When to Drain Your Hot Tub
Your hot tub is an amazing place to gather with friends and family. But there always comes a point when you need to refresh the water. Changing the water allows you to rebalance chemicals and do some deep cleaning. Luckily, the entire process is pretty simple! Learn about the right time to do a full versus partial drain.
A Full Drain
As a general rule of thumb, do a complete drain every 4-6 months. That’s because the water is always “fighting” sunscreen, lotions, dirt, salt, and even plant debris. It’s like owning a fish tank—you can only keep the water clean for so long.
To drain your hot tub, first, turn off the circuit breaker. When you open the front cabinet on the control panel side, there’s a hose located inside. Connect this to your garden hose, turn on the tub spigot, and let gravity do the rest.
If you want to speed things up, we recommend using a submersible sump pump. These little machines are placed in the tub water and pump out water through a garden hose.
All you have to do is plug it in, hook it up, and turn it on.
A full drain is a great opportunity to tackle deep cleaning because you can reach spots that aren’t usually accessible. Scrub away any buildup on the shell surface. It’s also a good idea to clean out the piping and filter. These maintenance steps help protect your hot tub investment.
A Partial Drain
Sometimes it’s good to do a partial drain in between complete refills. Maybe you had a hot tub party and your guests were careless with food and drink. Or you weren’t as diligent about rebalancing chemicals. If the water looks or smells funky, it’s time for a refresh!
But looks can be deceiving. You may not be able to see when your water quality is off. When these chemical levels are off, it’s time for partial drain:
- Calcium Hardness–If it gets above 400 ppm (parts per million), the calcium hardness is too high.
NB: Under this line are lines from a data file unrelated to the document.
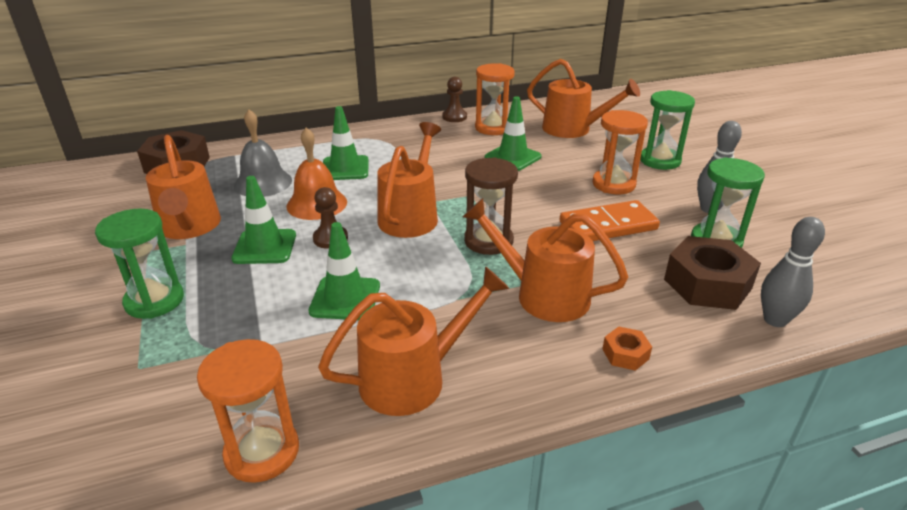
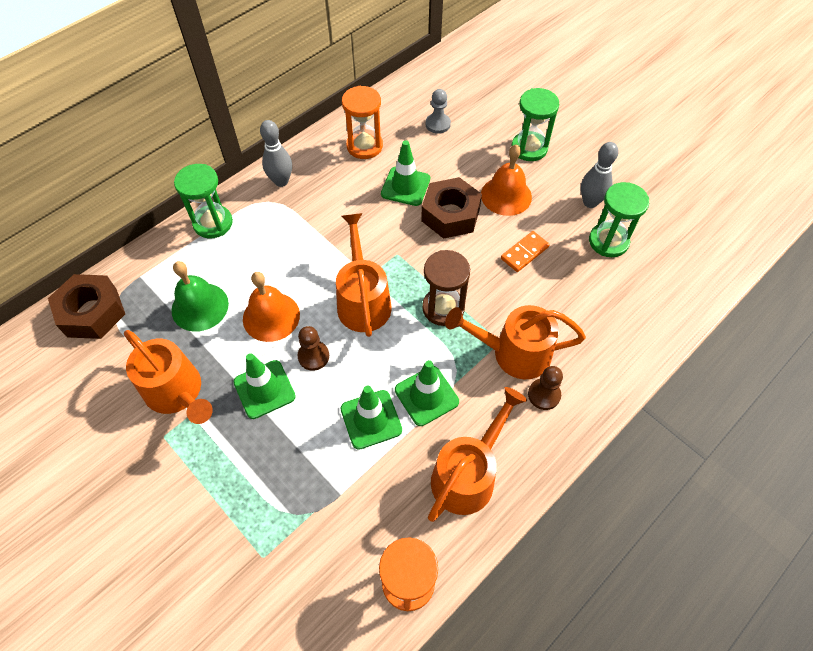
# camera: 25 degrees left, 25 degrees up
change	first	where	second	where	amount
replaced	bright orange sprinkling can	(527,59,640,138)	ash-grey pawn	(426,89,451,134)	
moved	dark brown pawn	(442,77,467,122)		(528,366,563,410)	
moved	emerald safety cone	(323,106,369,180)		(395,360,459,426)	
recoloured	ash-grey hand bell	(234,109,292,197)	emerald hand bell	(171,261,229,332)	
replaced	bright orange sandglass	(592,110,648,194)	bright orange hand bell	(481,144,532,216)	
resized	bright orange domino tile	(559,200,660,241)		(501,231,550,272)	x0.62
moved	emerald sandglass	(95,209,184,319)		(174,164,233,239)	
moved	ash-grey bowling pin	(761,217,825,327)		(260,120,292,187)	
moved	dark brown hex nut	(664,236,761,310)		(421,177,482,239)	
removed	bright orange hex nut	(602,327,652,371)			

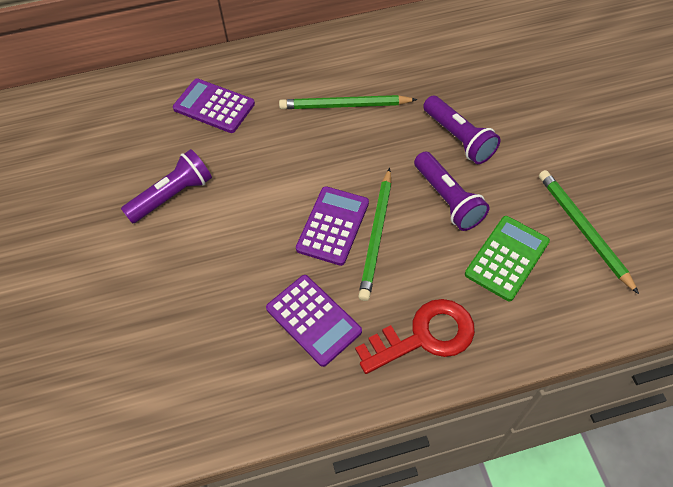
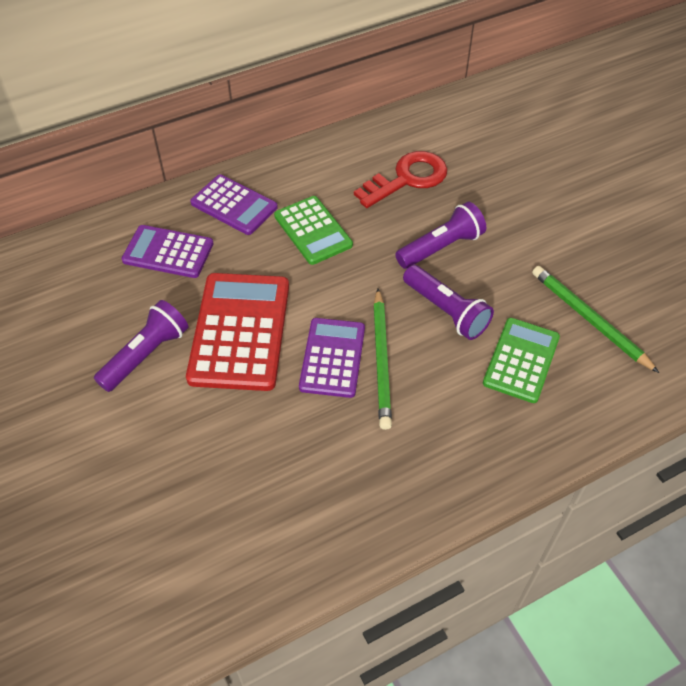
# camera: 15 degrees left, 5 degrees down
change	first	where	second	where	amount
replaced	emerald lead pencil	(279,95,418,109)	emerald pocket calculator	(274,196,353,265)	
turned	royal purple torch	(423,96,501,164)		(395,202,486,269)	75 degrees counterclockwise
moved	royal purple pocket calculator	(266,275,362,367)		(190,174,278,235)	
moved	red latchkey	(355,299,475,374)		(354,151,448,208)	
added			red pocket calculator	(186,273,289,391)	

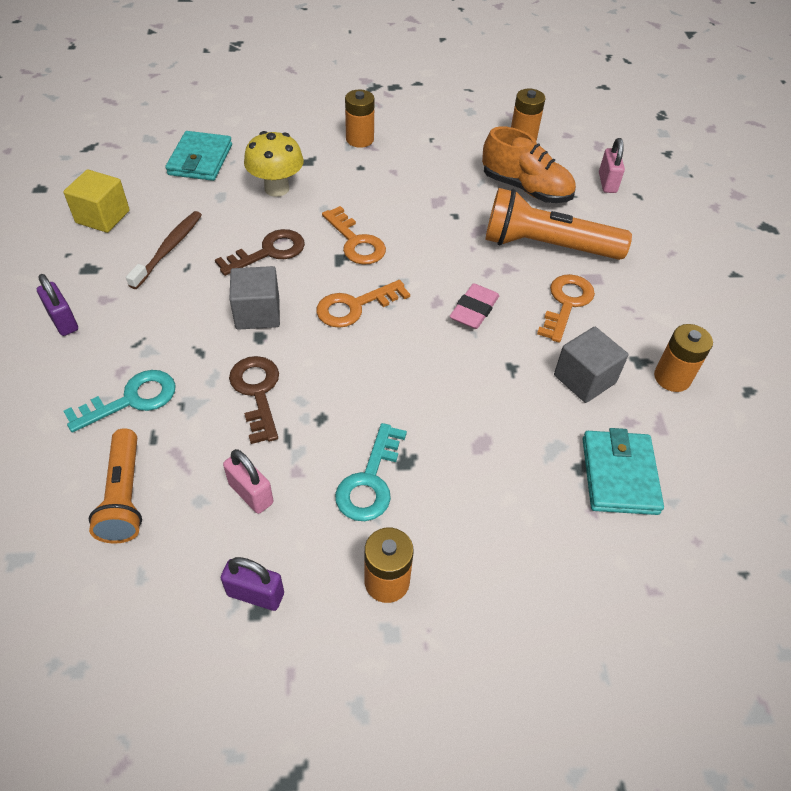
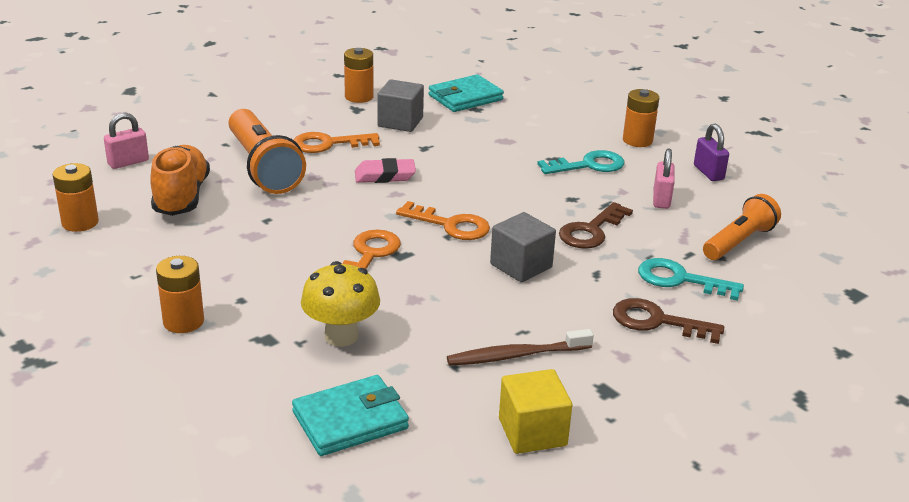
# camera: 125 degrees left, 20 degrees down
change	first	where	second	where	amount
moved	dark brown latchkey	(215,229,305,276)		(613,298,724,344)	
removed	royal purple lock	(37,274,78,336)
Unfortunately, there’s no chemical that can bring it down. The only solution is to replace some of the water so you can correct the levels. You can test your calcium hardness with an at-home kit or bring in a sample to our store for free testing.
- Cyanuric Acid –This is a chlorine stabilizer. Once cyanuric acid gets over 50 ppm, it can cause what’s called a chlorine lock. At this point, your chlorine’s effectiveness is toast. But if you dilute the water by letting some out, you can rebalance cyanuric acid as you add the fresh water. You can easily test cyanuric acid at home or at our store.
- Total Dissolved Solids –This is a measurement for the concentration of unfiltered materials in your water. Basically, the longer your water is used, the more TDS you’ll have. Sometimes the water looks hazy, but not always. There’s no strip test for TDS, so make sure to bring in a sample.